Эта лампа была куском его жизни, частью его бытия.

«Я не люблю вещей». – «Я очень люблю себя, хранящегося в этих вещах».

(Сейчас, по моему ощущению, основа его бытия хранится в переделкинском доме в «Энциклопедии Британника», сопутствовавшей ему всю жизнь смолоду, и в копии с репинского портрета, исполненного в 1910 году. С ними он не расставался никогда и вовремя увез из Куоккалы.)

«…сижу один и встречаю Новый год с пером в руке,

– записал Корней Иванович в Петрограде в 1923 году,

– но не горюю: мне мое перо очень дорого – лампа, чернильница, – и сейчас на столе у меня моя милая «Энциклопедия Британника», которую я так нежно люблю. Сколько знаний она мне дала, как она успокоительна и ласкова».

Мимо полки с зелеными томами «Энциклопедии» я и сейчас прохожу, не в силах поднять глаз.

Мне хочется тронуть, погладить зеленые переплеты, но я не смею.

Я испытываю недоумение и зависть, когда кто-ни-будь из домашних естественно и непринужденно снимает с полки зеленую книгу и перелистывает шуршащие страницы, наводя справку. Корней Иванович, конечно, был бы рад, узнав, что «Энциклопедия» служит свою службу и дальше, стоит на полке не зря, учит других. Но сама я дотронуться до нее не могу.

Для меня это и Куоккала, и зеленый холмик у него на могиле.

Изо всех его обликов, движущихся перед моими глазами, яснее всего я вижу один: вот он выхватил с полки нужный том – в Куоккале, в Петрограде, в Москве, в Переделкине, длинные, гибкие, всегда коричнево-загорелые, дочиста промытые пальцы перелистывают страницы; глаза – ищут и вот нашли. Огромной рукой разглаживает он глянцевитую карту: оказывается, этот город прорезан заливами! А я и не знал! Или: оказывается, свой главный труд этот философ написал в 87-м году! А я-то, невежда, думал – в 91-м! И, захлопнув том, он с благодарной нежностью ставит его на место.

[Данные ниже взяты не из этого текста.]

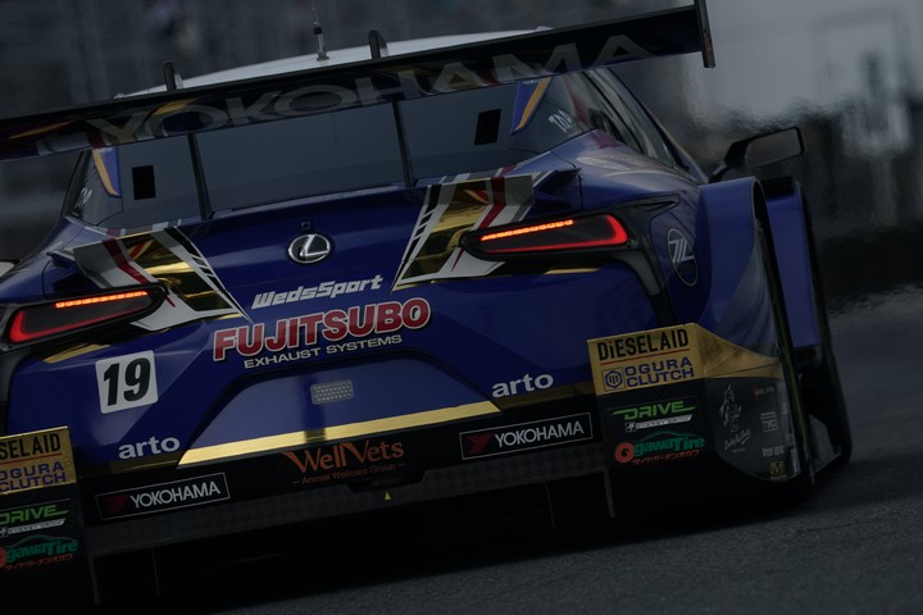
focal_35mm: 600
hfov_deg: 3.4
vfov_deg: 2.3
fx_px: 15382
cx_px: 462
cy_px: 308
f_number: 9
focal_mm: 600
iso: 200
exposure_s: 1/800
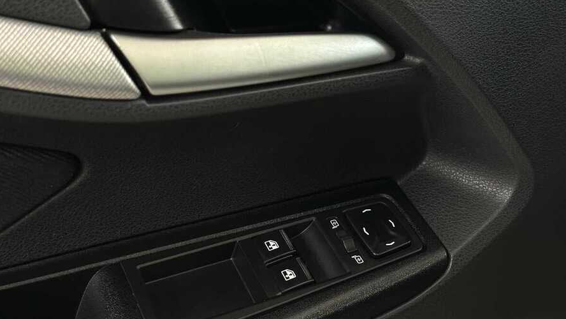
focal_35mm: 53
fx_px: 796
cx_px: 284
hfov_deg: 39.2
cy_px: 180
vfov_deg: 22.6
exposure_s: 1/33
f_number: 1.78
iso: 500
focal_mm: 6.86
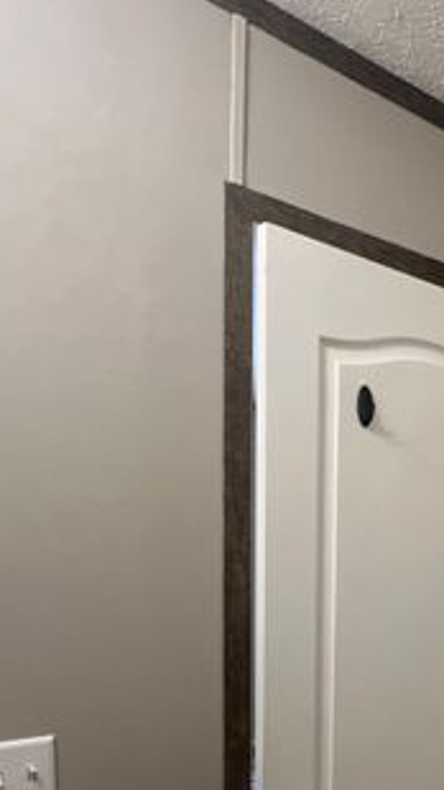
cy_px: 631
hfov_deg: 33.0
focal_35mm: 32
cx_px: 462
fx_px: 671
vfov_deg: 56.6
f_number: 1.8
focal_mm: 1.57
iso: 200
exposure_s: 1/60
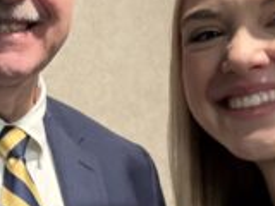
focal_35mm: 86
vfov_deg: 17.0
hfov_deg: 21.5
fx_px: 683
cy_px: 172
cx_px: -36
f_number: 1.9
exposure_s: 1/30
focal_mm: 2.69
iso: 400
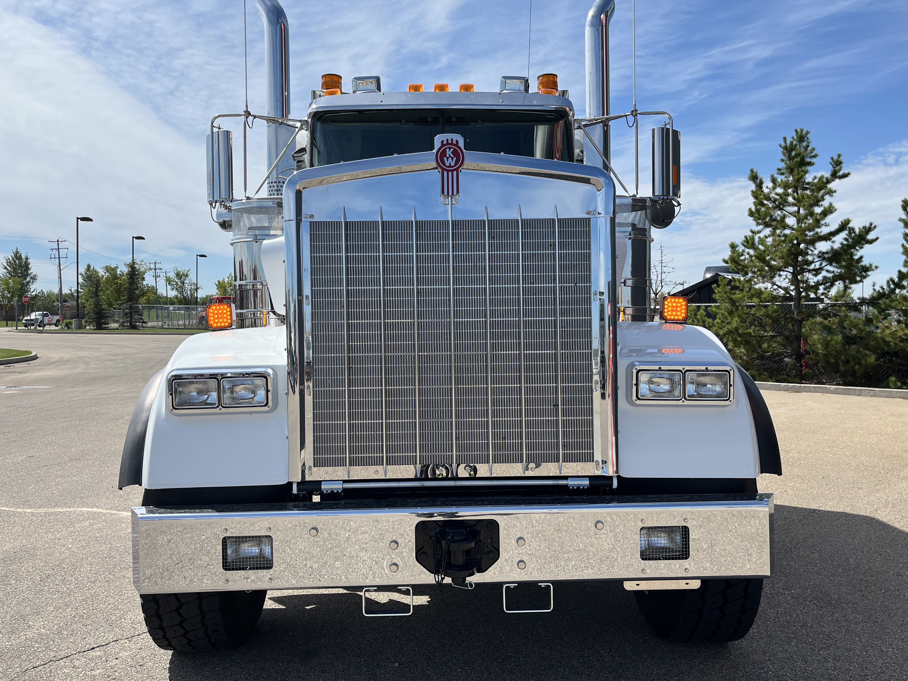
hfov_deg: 61.7
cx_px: 447
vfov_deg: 48.2
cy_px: 334
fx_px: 761
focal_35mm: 29
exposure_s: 1/4651
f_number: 1.6
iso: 50
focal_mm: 5.1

Он – молодой – куоккальский, и он – восьмидесятилетний.

Он любил «Энциклопедию Британника», наверное, не меньше, чем перо, которым писал. «Сколько знаний она мне дала, как она успокоительна и ласкова».

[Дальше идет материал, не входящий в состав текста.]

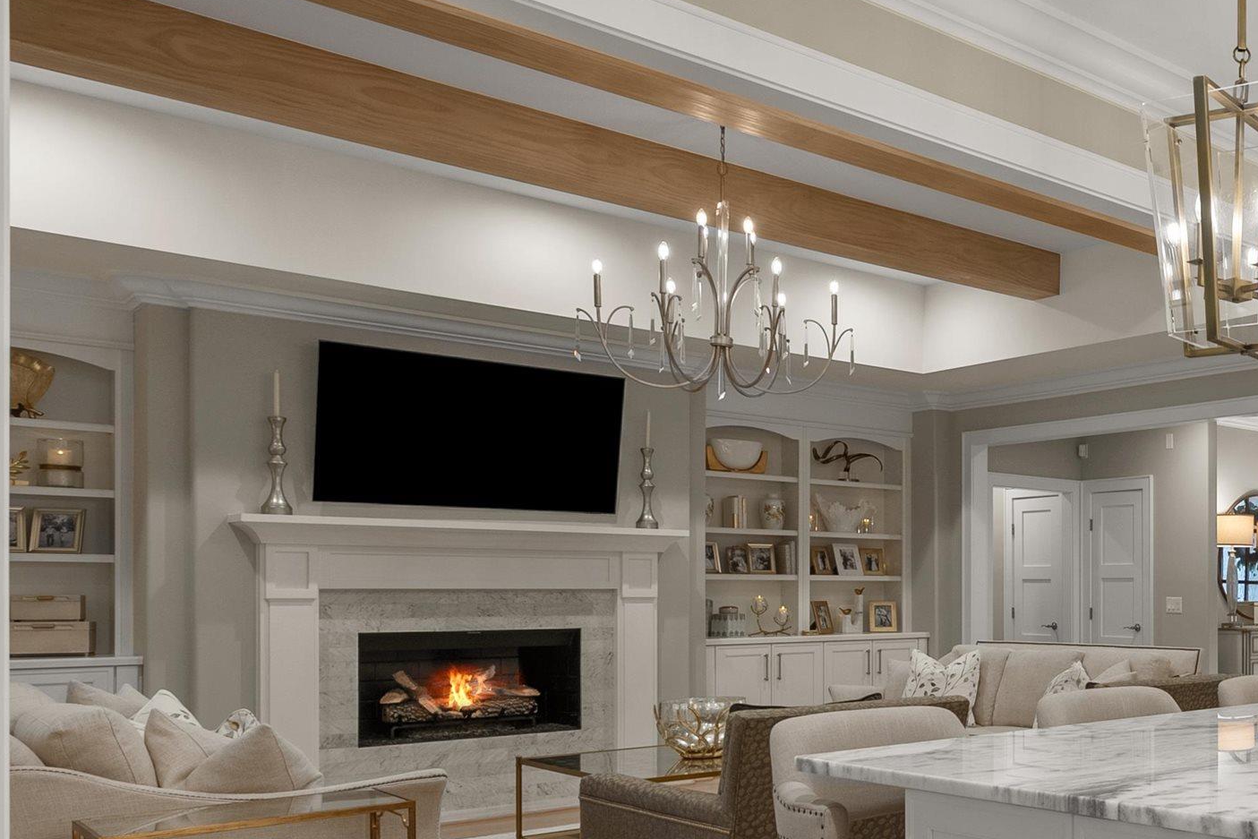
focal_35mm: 35
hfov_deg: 43.5
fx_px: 1223
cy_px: 597
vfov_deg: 37.2
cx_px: 1352
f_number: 8
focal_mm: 16
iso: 250
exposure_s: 1/5
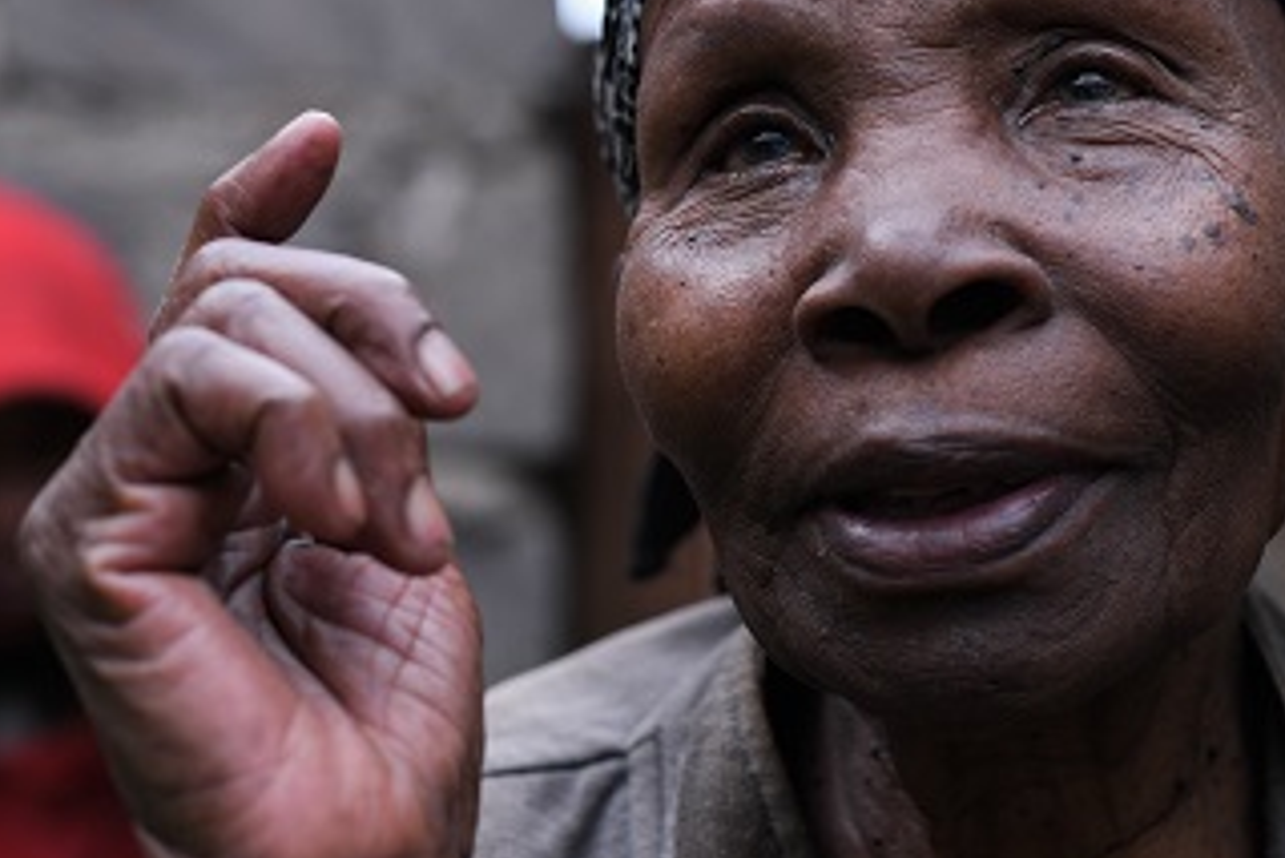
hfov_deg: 21.7
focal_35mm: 94
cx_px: 596
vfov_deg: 14.6
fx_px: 3357
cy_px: 338
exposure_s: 1/500
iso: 200
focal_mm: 50
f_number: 3.5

Там для меня навсегда поселен его взгляд, беззвучно разыскивающий карту, историю чьей-то судьбы и беззвучно окликающий меня из этого тома.

Снимок с репинского портрета, надписанный Репиным, переезжая вместе с Корнеем Ивановичем, тоже остался навсегда памятником куоккальского времени: содружества людей искусства, «со-куоккальства», как назвал это время Сергеев-Ценский.

Репин до конца своих дней любовно вспоминал свое «со-куоккальство» с Корнеем Ивановичем.

«…проходя мимо Шехерезады[29], я вспоминаю Вашу высокую веселую фигуру, – писал он Чуковскому в 1923 году, – помните, как Вы подымали поваленные бурей деревья? Недавно была большая буря, но Шехере-зада стоит; только дороги все страшно заросли травой забвенья (вчера уже Емельян выкосил их, а то не пройти, особенно утром – роса! А я босиком. И все Вас вспоминаю). Огневой Вы человек, дай Вам Бог здоровья… Помните, как на наших народных гуляньях в саду Вы угощали нашу пролетарскую публику – дешево – чаем? Одну копейку стоил стакан чаю, копейка – печенье. Как любили Вас бабы и девки! Да, Вы всегда были душой общества, вселяли смелость и свободу. Помните лекции? Чтение Маяковского, С. Городецкого, Горького, пение Скитальца и др. (в Киоске), а не в храме Изиды, где читали Тарханов, Леонид Андреев, А. Свирский»[30].

В 1925 году снова о «со-куоккальстве»:

«Да, если бы Вы жили здесь, каждую свободную минуту я летел бы к Вам: у нас столько общих интересов. А, главное, Вы неисчерпаемы… Вы на все реагируете и много, много знаете; разговор мой с Вами – всегда – взапуски, – есть о чем»[31].